Parsnip backends for `tree`, `lightGBM` and `Catboost`

https://curso-r.github.io/treesnip

GNU General Public License v3.0

85 stars 13 forks source link

Parallel Processing vignette #21

Open topepo opened 3 years ago

topepo commented 3 years ago

I would suggest that, when using tune, the standard foreach parallelism be suggested and the model-specific threading methods be used if just parsnip is being used to fit.

Generally, parallelizing the resamples is faster than the individual models (see xgboost example). We always try to parallelize the longest running loop.

Athospd commented 3 years ago

Hey, Max, glad to see you here. I was writing about forking and then I decided to perform a benchmark to enrich the vignette. I was expecting to corroborate your findings but I ended up with counter-intuitive results.

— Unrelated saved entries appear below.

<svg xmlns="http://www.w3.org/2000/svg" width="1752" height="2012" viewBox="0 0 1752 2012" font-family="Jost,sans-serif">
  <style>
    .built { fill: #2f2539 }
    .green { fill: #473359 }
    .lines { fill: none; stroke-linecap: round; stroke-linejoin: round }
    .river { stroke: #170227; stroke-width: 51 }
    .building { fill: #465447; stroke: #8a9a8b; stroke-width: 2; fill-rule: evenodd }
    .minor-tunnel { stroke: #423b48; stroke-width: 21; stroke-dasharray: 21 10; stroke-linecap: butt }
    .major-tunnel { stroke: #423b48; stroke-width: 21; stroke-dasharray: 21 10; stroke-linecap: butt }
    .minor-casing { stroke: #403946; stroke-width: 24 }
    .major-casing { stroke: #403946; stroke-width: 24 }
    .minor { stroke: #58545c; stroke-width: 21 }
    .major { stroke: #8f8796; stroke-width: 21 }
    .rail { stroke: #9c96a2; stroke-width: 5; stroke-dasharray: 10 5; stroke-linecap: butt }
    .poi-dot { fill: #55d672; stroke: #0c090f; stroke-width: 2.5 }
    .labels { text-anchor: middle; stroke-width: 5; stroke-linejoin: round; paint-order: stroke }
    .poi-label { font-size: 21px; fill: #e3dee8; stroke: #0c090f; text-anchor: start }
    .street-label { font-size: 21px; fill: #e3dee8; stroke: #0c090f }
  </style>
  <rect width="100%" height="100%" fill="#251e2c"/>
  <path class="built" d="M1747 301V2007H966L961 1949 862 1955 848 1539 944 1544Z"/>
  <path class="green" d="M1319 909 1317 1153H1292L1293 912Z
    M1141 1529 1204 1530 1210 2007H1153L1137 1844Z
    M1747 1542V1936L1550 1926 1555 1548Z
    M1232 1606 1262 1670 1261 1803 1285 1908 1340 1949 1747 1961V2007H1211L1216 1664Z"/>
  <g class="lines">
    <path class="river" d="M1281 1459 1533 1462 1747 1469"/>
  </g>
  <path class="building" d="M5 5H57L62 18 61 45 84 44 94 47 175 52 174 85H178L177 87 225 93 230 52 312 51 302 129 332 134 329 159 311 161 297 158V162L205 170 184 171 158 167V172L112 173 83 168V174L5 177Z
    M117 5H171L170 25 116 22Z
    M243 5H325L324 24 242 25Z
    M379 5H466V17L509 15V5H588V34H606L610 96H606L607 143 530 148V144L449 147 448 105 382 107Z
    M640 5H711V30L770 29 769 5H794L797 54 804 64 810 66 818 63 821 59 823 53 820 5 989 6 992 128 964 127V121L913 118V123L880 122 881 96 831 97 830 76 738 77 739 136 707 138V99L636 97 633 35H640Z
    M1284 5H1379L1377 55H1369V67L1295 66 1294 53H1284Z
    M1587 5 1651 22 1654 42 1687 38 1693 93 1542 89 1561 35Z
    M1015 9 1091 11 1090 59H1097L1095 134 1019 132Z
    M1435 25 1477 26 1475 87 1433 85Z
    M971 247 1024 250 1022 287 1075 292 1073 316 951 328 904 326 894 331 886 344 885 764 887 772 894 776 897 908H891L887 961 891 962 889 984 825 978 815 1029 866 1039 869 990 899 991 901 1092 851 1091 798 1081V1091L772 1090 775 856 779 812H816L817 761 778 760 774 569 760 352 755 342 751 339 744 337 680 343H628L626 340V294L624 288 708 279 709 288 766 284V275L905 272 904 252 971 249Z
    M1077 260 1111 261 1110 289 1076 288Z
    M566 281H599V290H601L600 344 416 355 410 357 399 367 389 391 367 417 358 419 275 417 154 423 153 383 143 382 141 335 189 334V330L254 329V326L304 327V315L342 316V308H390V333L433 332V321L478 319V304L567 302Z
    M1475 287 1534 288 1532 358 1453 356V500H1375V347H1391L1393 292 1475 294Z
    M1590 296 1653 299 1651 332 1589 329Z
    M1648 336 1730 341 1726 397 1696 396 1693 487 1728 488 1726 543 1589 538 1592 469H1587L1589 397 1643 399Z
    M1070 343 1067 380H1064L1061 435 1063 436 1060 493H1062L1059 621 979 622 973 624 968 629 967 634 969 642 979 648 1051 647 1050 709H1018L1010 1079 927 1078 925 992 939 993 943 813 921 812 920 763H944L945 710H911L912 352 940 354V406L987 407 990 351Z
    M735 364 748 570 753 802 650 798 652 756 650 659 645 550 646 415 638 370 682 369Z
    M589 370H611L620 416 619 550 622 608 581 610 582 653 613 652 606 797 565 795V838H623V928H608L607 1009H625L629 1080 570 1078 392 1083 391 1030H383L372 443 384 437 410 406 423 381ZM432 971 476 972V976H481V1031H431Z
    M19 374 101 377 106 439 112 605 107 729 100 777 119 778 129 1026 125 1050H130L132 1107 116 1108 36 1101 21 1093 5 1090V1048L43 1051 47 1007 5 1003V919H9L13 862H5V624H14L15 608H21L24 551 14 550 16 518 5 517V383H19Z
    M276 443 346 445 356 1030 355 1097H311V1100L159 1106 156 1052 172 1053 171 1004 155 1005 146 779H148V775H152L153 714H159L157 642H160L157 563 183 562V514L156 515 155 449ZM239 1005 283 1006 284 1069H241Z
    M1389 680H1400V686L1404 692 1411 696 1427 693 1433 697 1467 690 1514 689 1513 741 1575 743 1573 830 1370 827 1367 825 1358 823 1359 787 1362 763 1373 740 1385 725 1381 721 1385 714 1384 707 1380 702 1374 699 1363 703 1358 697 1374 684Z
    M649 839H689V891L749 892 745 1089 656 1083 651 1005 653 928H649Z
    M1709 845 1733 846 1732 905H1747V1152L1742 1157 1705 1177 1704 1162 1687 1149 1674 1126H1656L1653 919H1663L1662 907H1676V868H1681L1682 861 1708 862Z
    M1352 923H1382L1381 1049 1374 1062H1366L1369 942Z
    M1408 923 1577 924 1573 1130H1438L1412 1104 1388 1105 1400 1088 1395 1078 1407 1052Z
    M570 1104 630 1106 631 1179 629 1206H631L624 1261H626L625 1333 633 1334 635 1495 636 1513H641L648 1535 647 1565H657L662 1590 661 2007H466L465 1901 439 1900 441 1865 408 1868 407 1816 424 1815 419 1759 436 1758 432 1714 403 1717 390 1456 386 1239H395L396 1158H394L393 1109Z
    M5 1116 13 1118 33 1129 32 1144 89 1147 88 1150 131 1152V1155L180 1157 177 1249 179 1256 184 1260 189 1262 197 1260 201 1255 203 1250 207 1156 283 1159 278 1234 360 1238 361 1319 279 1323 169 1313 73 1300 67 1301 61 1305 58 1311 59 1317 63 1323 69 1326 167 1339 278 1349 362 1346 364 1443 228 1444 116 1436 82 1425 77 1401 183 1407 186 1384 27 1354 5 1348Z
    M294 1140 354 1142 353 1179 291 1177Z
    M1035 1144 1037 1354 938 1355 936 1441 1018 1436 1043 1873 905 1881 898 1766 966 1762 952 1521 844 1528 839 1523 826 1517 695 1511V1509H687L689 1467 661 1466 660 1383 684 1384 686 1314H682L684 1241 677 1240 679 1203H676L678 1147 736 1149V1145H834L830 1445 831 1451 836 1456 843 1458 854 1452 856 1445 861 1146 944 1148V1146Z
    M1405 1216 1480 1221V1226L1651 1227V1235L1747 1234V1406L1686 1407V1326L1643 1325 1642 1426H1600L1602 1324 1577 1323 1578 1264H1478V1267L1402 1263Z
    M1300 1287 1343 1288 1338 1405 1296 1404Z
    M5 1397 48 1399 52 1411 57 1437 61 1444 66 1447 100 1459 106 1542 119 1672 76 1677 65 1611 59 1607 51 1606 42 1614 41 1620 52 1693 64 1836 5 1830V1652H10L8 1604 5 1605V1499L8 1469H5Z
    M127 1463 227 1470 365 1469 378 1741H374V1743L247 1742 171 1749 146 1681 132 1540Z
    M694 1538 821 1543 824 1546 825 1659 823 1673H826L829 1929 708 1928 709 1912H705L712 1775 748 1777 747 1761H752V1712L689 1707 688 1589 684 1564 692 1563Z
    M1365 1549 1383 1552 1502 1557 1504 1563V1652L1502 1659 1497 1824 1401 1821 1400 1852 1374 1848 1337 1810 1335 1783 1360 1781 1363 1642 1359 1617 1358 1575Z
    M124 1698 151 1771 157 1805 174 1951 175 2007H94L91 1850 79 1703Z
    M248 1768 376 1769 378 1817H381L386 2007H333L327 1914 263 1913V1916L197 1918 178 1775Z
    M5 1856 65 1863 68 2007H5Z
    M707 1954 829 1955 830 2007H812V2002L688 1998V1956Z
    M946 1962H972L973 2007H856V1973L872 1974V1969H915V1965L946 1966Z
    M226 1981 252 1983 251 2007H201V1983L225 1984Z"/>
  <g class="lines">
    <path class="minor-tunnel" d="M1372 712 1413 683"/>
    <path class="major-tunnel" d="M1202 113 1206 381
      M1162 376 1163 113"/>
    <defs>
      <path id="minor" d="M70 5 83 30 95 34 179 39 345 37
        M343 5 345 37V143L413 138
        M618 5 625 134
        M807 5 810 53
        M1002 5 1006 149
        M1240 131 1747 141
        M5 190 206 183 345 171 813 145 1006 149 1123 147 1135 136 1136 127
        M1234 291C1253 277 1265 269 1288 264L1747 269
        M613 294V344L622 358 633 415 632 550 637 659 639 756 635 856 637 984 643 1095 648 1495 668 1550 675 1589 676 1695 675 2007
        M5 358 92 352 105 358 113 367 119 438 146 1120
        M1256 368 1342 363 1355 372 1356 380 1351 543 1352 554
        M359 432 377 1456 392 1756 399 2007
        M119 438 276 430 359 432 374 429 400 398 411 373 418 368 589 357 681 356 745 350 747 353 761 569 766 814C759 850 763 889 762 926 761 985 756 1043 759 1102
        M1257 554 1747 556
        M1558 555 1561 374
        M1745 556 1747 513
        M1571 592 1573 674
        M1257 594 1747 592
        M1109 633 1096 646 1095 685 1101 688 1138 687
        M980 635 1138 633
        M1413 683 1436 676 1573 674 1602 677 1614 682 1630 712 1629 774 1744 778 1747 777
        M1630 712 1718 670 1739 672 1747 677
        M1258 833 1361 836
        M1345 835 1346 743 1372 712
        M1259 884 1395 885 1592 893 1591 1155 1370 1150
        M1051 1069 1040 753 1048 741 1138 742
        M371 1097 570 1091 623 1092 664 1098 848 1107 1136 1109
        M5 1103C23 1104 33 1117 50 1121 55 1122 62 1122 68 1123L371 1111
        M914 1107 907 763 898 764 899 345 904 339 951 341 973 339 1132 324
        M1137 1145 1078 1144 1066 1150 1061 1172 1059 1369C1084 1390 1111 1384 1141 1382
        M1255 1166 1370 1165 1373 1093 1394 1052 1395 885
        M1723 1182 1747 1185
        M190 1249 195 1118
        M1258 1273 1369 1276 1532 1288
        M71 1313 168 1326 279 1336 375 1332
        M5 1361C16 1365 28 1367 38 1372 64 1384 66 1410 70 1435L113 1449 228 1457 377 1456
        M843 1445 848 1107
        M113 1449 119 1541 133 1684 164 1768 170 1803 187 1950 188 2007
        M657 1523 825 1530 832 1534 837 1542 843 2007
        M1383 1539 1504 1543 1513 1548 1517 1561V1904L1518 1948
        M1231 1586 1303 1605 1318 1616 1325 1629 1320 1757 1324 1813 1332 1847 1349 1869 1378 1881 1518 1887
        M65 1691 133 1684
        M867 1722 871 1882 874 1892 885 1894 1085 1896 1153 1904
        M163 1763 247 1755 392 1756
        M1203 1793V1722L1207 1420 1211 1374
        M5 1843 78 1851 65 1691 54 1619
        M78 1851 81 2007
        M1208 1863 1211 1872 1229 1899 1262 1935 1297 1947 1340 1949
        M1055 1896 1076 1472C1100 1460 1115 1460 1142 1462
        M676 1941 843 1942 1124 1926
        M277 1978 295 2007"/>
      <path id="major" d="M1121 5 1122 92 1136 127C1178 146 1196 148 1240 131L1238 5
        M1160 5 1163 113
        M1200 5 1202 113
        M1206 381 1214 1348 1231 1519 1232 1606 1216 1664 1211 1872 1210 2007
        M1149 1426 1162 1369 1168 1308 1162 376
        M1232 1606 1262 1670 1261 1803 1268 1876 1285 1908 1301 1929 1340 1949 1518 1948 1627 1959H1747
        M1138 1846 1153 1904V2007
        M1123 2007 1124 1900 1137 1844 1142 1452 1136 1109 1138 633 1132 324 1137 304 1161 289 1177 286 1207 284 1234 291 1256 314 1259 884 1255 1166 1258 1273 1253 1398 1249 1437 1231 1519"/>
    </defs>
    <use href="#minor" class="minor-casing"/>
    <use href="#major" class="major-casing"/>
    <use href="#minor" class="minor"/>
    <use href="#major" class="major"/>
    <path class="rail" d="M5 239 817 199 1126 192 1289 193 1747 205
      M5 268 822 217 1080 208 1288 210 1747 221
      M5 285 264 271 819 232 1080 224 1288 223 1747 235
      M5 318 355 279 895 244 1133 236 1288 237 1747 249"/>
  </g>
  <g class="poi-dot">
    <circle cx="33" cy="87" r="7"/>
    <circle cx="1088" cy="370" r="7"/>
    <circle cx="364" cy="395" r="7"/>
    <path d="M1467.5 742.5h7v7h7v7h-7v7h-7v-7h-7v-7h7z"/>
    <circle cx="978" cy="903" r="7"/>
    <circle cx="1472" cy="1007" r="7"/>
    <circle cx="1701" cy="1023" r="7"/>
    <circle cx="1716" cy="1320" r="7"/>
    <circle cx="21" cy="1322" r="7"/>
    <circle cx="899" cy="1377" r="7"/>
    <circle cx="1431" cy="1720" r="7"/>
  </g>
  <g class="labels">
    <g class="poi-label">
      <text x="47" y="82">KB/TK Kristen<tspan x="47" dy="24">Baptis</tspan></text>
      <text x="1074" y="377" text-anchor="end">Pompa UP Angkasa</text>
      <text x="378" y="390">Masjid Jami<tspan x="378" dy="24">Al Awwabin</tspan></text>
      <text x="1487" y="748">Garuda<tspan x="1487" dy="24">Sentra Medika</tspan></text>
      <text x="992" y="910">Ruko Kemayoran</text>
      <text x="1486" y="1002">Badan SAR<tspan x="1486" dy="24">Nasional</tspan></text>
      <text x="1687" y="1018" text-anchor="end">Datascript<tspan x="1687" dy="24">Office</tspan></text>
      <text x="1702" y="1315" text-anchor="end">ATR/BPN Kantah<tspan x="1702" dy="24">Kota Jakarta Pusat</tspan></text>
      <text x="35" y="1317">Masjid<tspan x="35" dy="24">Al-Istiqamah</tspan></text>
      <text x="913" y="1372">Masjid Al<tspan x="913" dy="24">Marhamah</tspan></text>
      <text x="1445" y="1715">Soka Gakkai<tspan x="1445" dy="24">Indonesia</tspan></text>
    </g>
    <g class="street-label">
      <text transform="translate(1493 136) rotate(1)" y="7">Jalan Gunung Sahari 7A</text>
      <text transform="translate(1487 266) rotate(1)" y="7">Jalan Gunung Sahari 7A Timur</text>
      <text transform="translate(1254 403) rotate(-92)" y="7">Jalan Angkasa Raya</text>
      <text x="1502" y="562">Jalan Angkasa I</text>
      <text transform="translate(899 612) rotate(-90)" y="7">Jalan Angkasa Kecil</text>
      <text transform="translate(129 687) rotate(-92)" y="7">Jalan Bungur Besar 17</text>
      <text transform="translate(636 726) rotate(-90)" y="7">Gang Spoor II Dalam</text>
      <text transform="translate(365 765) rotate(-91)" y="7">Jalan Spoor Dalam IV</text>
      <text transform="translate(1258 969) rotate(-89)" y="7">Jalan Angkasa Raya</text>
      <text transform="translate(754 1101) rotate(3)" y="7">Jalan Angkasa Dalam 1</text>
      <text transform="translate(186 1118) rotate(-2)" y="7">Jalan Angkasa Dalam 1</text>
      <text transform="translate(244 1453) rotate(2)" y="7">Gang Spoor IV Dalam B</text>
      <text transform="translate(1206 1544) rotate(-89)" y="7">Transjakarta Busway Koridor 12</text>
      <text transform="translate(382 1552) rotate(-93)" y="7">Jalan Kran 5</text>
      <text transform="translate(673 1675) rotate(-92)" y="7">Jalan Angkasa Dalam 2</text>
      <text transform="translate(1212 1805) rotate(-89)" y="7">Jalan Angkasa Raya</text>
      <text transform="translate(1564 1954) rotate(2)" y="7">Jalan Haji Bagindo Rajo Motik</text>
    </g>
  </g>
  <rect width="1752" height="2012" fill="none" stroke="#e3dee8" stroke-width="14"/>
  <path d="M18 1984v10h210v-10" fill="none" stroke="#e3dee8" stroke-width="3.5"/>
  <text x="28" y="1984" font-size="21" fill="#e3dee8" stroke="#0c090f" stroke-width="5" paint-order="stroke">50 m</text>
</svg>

tl;dr: pure forking or pure threading wasn't the best: 2 threads with 4 workers was the fastest setup.

see here https://curso-r.github.io/treesnip/articles/threading-forking-benchmark.html

Do you think that it is worth it to consider these combinations? Or is it better to stick with the simple rule of thumb (tune -> forking; fit -> thread)?

topepo commented 3 years ago

That's really interesting! TBH I',m surprised that a combination like that works at all. Can you make a plot of the x-axis as the speed-up (seq time/par time)?

I might run some of these too locally this weekend.

Athospd commented 3 years ago

@topepo I'm running more benchmarks here and I think I spotted a potential issue you might want to check yourself to confirm: when I set vfold_cv(v = 3) only 3 workers were used even with tune_grid() set to fit lots of different models. And when I set to vfold_cv(v = 8) I watched all my 8 cores 100%. My hypothesis is that tune_grid() is forking only on the folds loop.

gregleleu commented 3 years ago

Hi, I'm using doFuture/doRNG parallel processing for my tidymodels workflows (for tuning), with other engines (apparently I need to load doFuture before using doRNG, but I'm still trying to check that):

library(doFuture)
registerDoFuture()
plan(multisession)

doRNG::registerDoRNG()

It fails when using treesnip with catboost. I get an error: Error in pkg_list[[1]]: subscript out of bounds. This is because catboost and treesnip are not loaded on the workers (I can't fork because of Rstudio, and there is a consensus you shouldn't fork from Rstudio). It works when I "register" the dependencies manually (see https://github.com/tidymodels/tune/issues/205):

set_dependency("boost_tree", eng = "catboost", "catboost")
set_dependency("boost_tree", eng = "catboost", "treesnip")

It could useful to either document that somewhere for people or maybe there is a place where you can include the set_dependency commands.